• _Activity_: Lines where the string "يسار" appears are to be copied from the entries below.

*** Opening of Input material ***

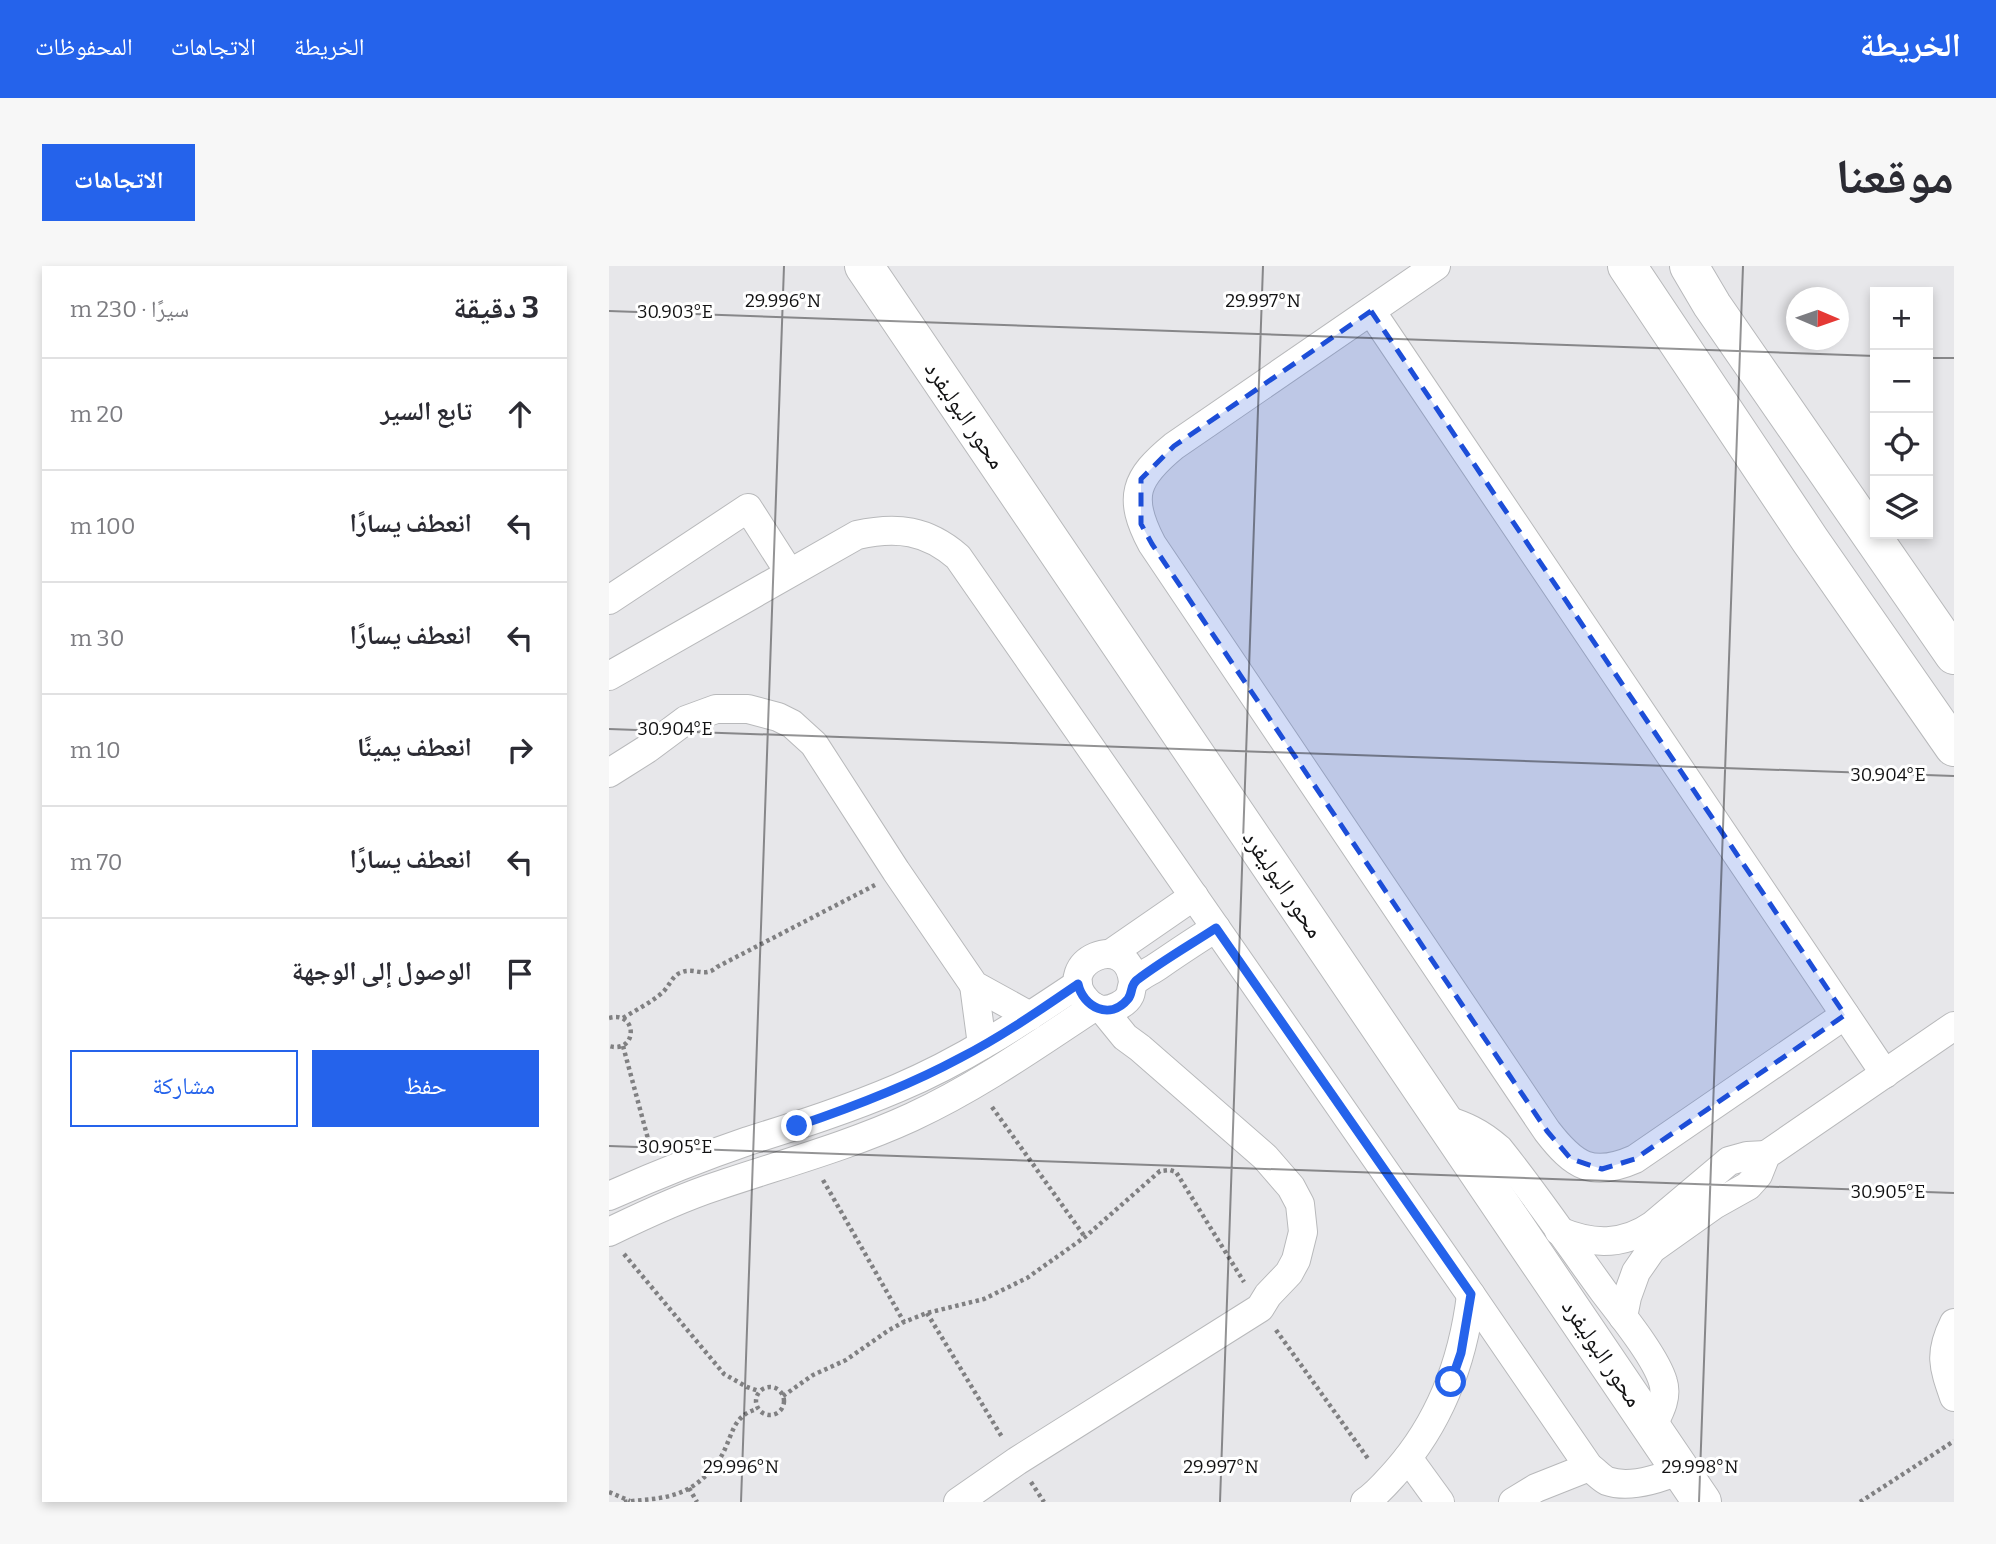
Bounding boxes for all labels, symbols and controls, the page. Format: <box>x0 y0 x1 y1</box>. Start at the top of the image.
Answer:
text: الخريطة <box>1860 25 1961 65</box>
text: المحفوظات <box>35 33 133 61</box>
text: الاتجاهات <box>171 33 256 61</box>
text: الخريطة <box>294 33 365 61</box>
button: الاتجاهات <box>42 144 195 221</box>
text: موقعنا <box>1836 147 1954 206</box>
north arrow <box>1786 287 1849 350</box>
map controls <box>1870 287 1933 539</box>
button: + <box>1870 287 1933 350</box>
text: 3 دقيقة <box>453 290 539 326</box>
text: 29.996°N <box>745 290 821 312</box>
text: 29.997°N <box>1225 290 1301 312</box>
text: سيرًا · 230 m <box>70 295 189 323</box>
text: 30.903°E <box>637 301 713 323</box>
button: − <box>1870 350 1933 413</box>
street label: محور البوليفرد <box>919 356 1011 474</box>
icon: ahead <box>501 395 539 433</box>
text: تابع السير <box>381 396 472 427</box>
text: 20 m <box>70 400 124 428</box>
button: locate <box>1870 413 1933 476</box>
button: layers <box>1870 476 1933 539</box>
icon: left <box>501 507 539 545</box>
text: انعطف يسارًا <box>349 508 472 539</box>
text: 100 m <box>70 512 135 540</box>
icon: left <box>501 619 539 657</box>
text: انعطف يسارًا <box>349 620 472 651</box>
text: 30 m <box>70 624 124 652</box>
text: 30.904°E <box>637 718 713 740</box>
icon: right <box>501 731 539 769</box>
text: انعطف يمينًا <box>357 732 472 763</box>
text: 10 m <box>70 736 121 764</box>
text: 30.904°E <box>1850 764 1926 786</box>
street label: محور البوليفرد <box>1237 825 1329 943</box>
icon: left <box>501 843 539 881</box>
text: انعطف يسارًا <box>349 844 472 875</box>
text: 70 m <box>70 848 122 876</box>
icon: arrive <box>501 955 539 993</box>
text: الوصول إلى الوجهة <box>292 956 472 987</box>
button: مشاركة <box>70 1050 298 1127</box>
button: حفظ <box>312 1050 539 1127</box>
route end <box>781 1110 812 1141</box>
text: 30.905°E <box>638 1136 712 1158</box>
text: 30.905°E <box>1851 1181 1925 1203</box>
street label: محور البوليفرد <box>1556 1294 1648 1412</box>
route start <box>1435 1366 1466 1397</box>
text: 29.996°N <box>703 1456 779 1478</box>
text: 29.997°N <box>1183 1456 1259 1478</box>
text: 29.998°N <box>1661 1456 1739 1478</box>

*** Close of Input material ***

• _Answer to this exercise_:
text: انعطف يسارًا <box>349 508 472 539</box>
text: انعطف يسارًا <box>349 620 472 651</box>
text: انعطف يسارًا <box>349 844 472 875</box>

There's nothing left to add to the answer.